* ACTION ITEM: Below are records that contain pictures; transcribe the text exactly and omit the pictures.

>>>

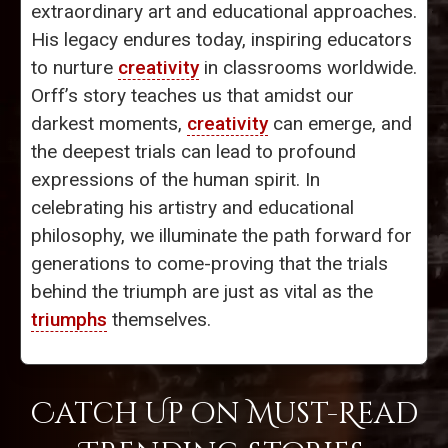
extraordinary art and educational approaches.
His legacy endures today, inspiring educators
to nurture
creativity
in classrooms worldwide.
Orff’s story teaches us that amidst our
darkest moments,
creativity
can emerge, and
the deepest trials can lead to profound
expressions of the human spirit. In
celebrating his artistry and educational
philosophy, we illuminate the path forward for
generations to come-proving that the trials
behind the triumph are just as vital as the
triumphs
themselves.
Catch Up on Must-Read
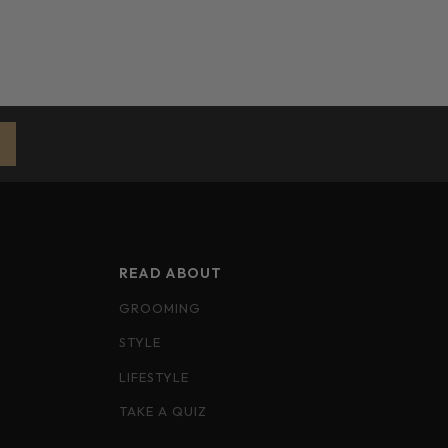
READ ABOUT
GROOMING
STYLE
LIFESTYLE
TAKE A QUIZ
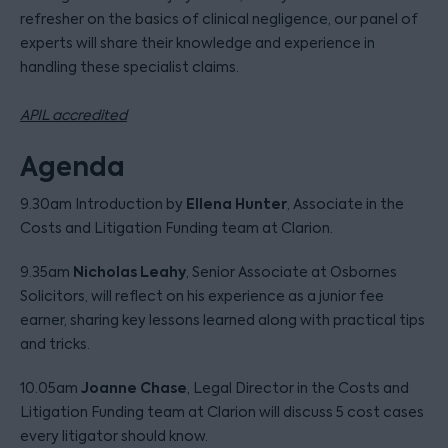
refresher on the basics of clinical negligence, our panel of
experts will share their knowledge and experience in
handling these specialist claims.
APIL accredited
Agenda
Ellena Hunter
9.30am Introduction by
, Associate in the
Costs and Litigation Funding team at Clarion.
Nicholas Leahy
9.35am
, Senior Associate at Osbornes
Solicitors, will reflect on his experience as a junior fee
earner, sharing key lessons learned along with practical tips
and tricks.
Joanne Chase
10.05am
, Legal Director in the Costs and
Litigation Funding team at Clarion will discuss 5 cost cases
every litigator should know.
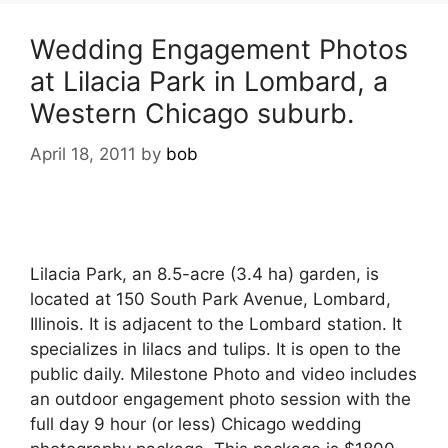
Wedding Engagement Photos
at Lilacia Park in Lombard, a
Western Chicago suburb.
April 18, 2011
by
bob
Lilacia Park, an 8.5-acre (3.4 ha) garden, is
located at 150 South Park Avenue, Lombard,
Illinois. It is adjacent to the Lombard station. It
specializes in lilacs and tulips. It is open to the
public daily. Milestone Photo and video includes
an outdoor engagement photo session with the
full day 9 hour (or less) Chicago wedding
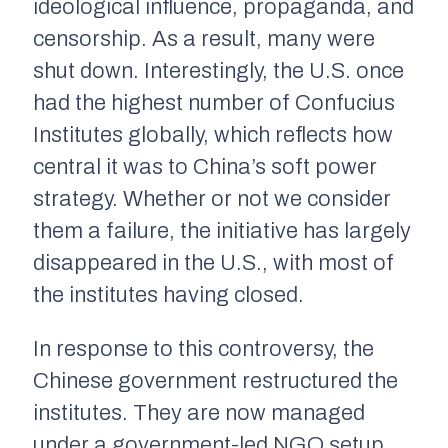
ideological influence, propaganda, and
censorship. As a result, many were
shut down. Interestingly, the U.S. once
had the highest number of Confucius
Institutes globally, which reflects how
central it was to China’s soft power
strategy. Whether or not we consider
them a failure, the initiative has largely
disappeared in the U.S., with most of
the institutes having closed.
In response to this controversy, the
Chinese government restructured the
institutes. They are now managed
under a government-led NGO setup,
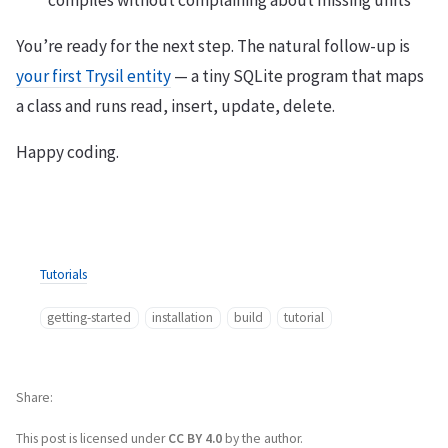
compiles without complaining about missing units
You’re ready for the next step. The natural follow-up is
your first Trysil entity
— a tiny SQLite program that maps
a class and runs read, insert, update, delete.
Happy coding.
Tutorials
getting-started
installation
build
tutorial
Share
This post is licensed under
CC BY 4.0
by the author.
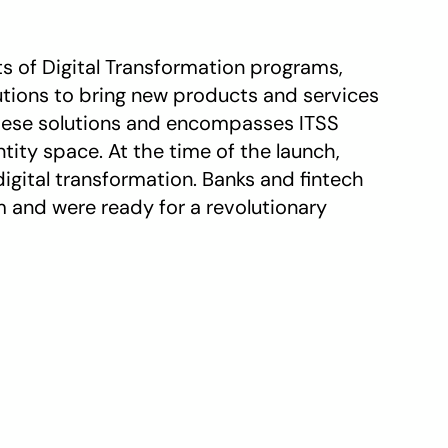
s of Digital Transformation programs, 
tions to bring new products and services 
these solutions and encompasses ITSS 
ity space. At the time of the launch, 
gital transformation. Banks and fintech 
nd were ready for a revolutionary 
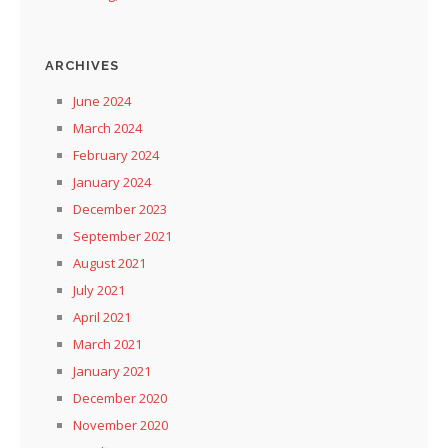
ARCHIVES
June 2024
March 2024
February 2024
January 2024
December 2023
September 2021
August 2021
July 2021
April 2021
March 2021
January 2021
December 2020
November 2020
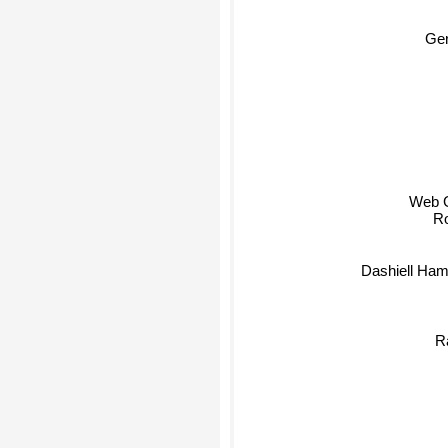
Ge
Web Gr
Ro
Dashiell Ha
R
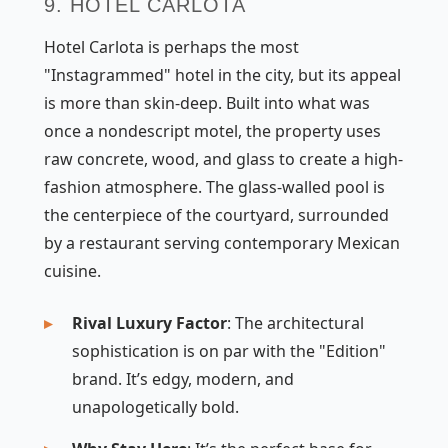
9. HOTEL CARLOTA
Hotel Carlota is perhaps the most
"Instagrammed" hotel in the city, but its appeal
is more than skin-deep. Built into what was
once a nondescript motel, the property uses
raw concrete, wood, and glass to create a high-
fashion atmosphere. The glass-walled pool is
the centerpiece of the courtyard, surrounded
by a restaurant serving contemporary Mexican
cuisine.
Rival Luxury Factor
: The architectural
sophistication is on par with the "Edition"
brand. It’s edgy, modern, and
unapologetically bold.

<<<

* TASK SOLUTION:
extraordinary art and educational approaches.
His legacy endures today, inspiring educators
to nurture
creativity
in classrooms worldwide.
Orff’s story teaches us that amidst our
darkest moments,
creativity
can emerge, and
the deepest trials can lead to profound
expressions of the human spirit. In
celebrating his artistry and educational
philosophy, we illuminate the path forward for
generations to come-proving that the trials
behind the triumph are just as vital as the
triumphs
themselves.
Catch Up on Must-Read
READ ABOUT
GROOMING
STYLE
LIFESTYLE
TAKE A QUIZ
refresher on the basics of clinical negligence, our panel of
experts will share their knowledge and experience in
handling these specialist claims.
APIL accredited
Agenda
Ellena Hunter
9.30am Introduction by
, Associate in the
Costs and Litigation Funding team at Clarion.
Nicholas Leahy
9.35am
, Senior Associate at Osbornes
Solicitors, will reflect on his experience as a junior fee
earner, sharing key lessons learned along with practical tips
and tricks.
Joanne Chase
10.05am
, Legal Director in the Costs and
Litigation Funding team at Clarion will discuss 5 cost cases
every litigator should know.
Wedding Engagement Photos
at Lilacia Park in Lombard, a
Western Chicago suburb.
April 18, 2011
by
bob
Lilacia Park, an 8.5-acre (3.4 ha) garden, is
located at 150 South Park Avenue, Lombard,
Illinois. It is adjacent to the Lombard station. It
specializes in lilacs and tulips. It is open to the
public daily. Milestone Photo and video includes
an outdoor engagement photo session with the
full day 9 hour (or less) Chicago wedding
ideological influence, propaganda, and
censorship. As a result, many were
shut down. Interestingly, the U.S. once
had the highest number of Confucius
Institutes globally, which reflects how
central it was to China’s soft power
strategy. Whether or not we consider
them a failure, the initiative has largely
disappeared in the U.S., with most of
the institutes having closed.
In response to this controversy, the
Chinese government restructured the
institutes. They are now managed
under a government-led NGO setup,
compiles without complaining about missing units
You’re ready for the next step. The natural follow-up is
your first Trysil entity
— a tiny SQLite program that maps
a class and runs read, insert, update, delete.
Happy coding.
Tutorials
getting-started
installation
build
tutorial
Share
This post is licensed under
CC BY 4.0
by the author.
s of Digital Transformation programs, 
tions to bring new products and services 
these solutions and encompasses ITSS 
ity space. At the time of the launch, 
gital transformation. Banks and fintech 
nd were ready for a revolutionary 
ARCHIVES
June 2024
March 2024
February 2024
January 2024
December 2023
September 2021
August 2021
July 2021
April 2021
March 2021
January 2021
December 2020
November 2020
Ge
Web Gr
Ro
Dashiell Ha
R
9. HOTEL CARLOTA
Hotel Carlota is perhaps the most
"Instagrammed" hotel in the city, but its appeal
is more than skin-deep. Built into what was
once a nondescript motel, the property uses
raw concrete, wood, and glass to create a high-
fashion atmosphere. The glass-walled pool is
the centerpiece of the courtyard, surrounded
by a restaurant serving contemporary Mexican
cuisine.
Rival Luxury Factor
: The architectural
sophistication is on par with the "Edition"
brand. It’s edgy, modern, and
unapologetically bold.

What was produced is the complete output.